People simply do what seems practical at the time.
The problem is that practical decisions have surprisingly long memories.
I've often noticed that many organizations have stronger controls around office keys than they do around digital ones.
When someone leaves, Facilities remembers to collect the office keys.
IT remembers to collect the laptop.
Security remembers to deactivate the access card.
HR remembers to collect the staff ID.
Yet somehow nobody remembers to ask a few simple questions.
Who owns our domain?
Who receives the renewal reminders?
Which email address is linked to the account?
Which payment method renews it every year?
If we needed to recover the account this afternoon, could we?
Those questions sound painfully boring.
Until your website disappears.
Then they become the most interesting questions in the building.
The truth is, this isn't really a story about domains.
It's a story about ownership.
The domain just happens to be the first place where many businesses discover they have a problem.
Over the next few weeks, we're going to explore the other places these ownership risks quietly hide. Some are obvious. Others will probably make you look around your office and say, "Wait...who actually owns that?"
We'll talk about Instagram accounts with thousands of followers that nobody can recover.
Canva workspaces holding years of branding that disappeared when the designer resigned.
WhatsApp Business accounts tied to personal phone numbers.
Cloud storage that belongs to former employees.
Recovery email addresses that everyone forgot existed.

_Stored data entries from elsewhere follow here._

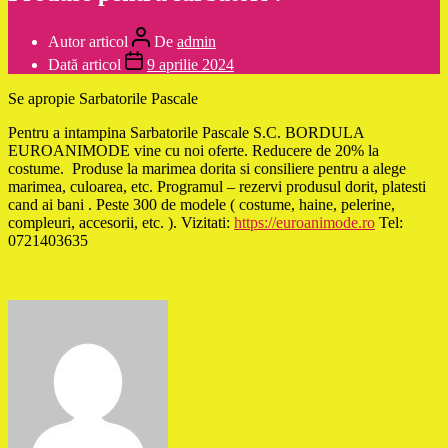
Autor articol
De
admin
Dată articol
9 aprilie 2024
Se apropie Sarbatorile Pascale
Pentru a intampina Sarbatorile Pascale S.C. BORDULA
EUROANIMODE vine cu noi oferte. Reducere de 20% la
costume. Produse la marimea dorita si consiliere pentru a alege
marimea, culoarea, etc. Programul – rezervi produsul dorit, platesti
cand ai bani . Peste 300 de modele ( costume, haine, pelerine,
compleuri, accesorii, etc. ). Vizitati:
https://euroanimode.ro
Tel:
0721403635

By the end of this series, I hope you'll ask a different question whenever your organization signs up for a new digital service.
Not "Who can set this up?"
But "Who will own it five years from now?"
Before you leave today, do yourself one favour.
Find out who owns your company domain.
Not who designed the website.
Not who updates the content.
Not who pays the hosting bill.
Who actually owns the registration?
If answering that question requires searching old emails, calling a former employee, or saying, "I think James knows," then you've just discovered a risk worth fixing.
Because one day, the renewal reminder will arrive.
And that is a terrible time to discover that your business has been renting its own front door all along.
Ownership Check
Before you move on to Part 2, take five minutes and answer these questions:
Who owns our domain registration?
Who receives renewal reminders?
Which email address is attached to the account?
Which payment method renews it?
Can at least two people access the account?
Could the business recover the domain today without relying on a former employee?
If any answer begins with "I think..." or "I'm not sure...", you've found your starting point.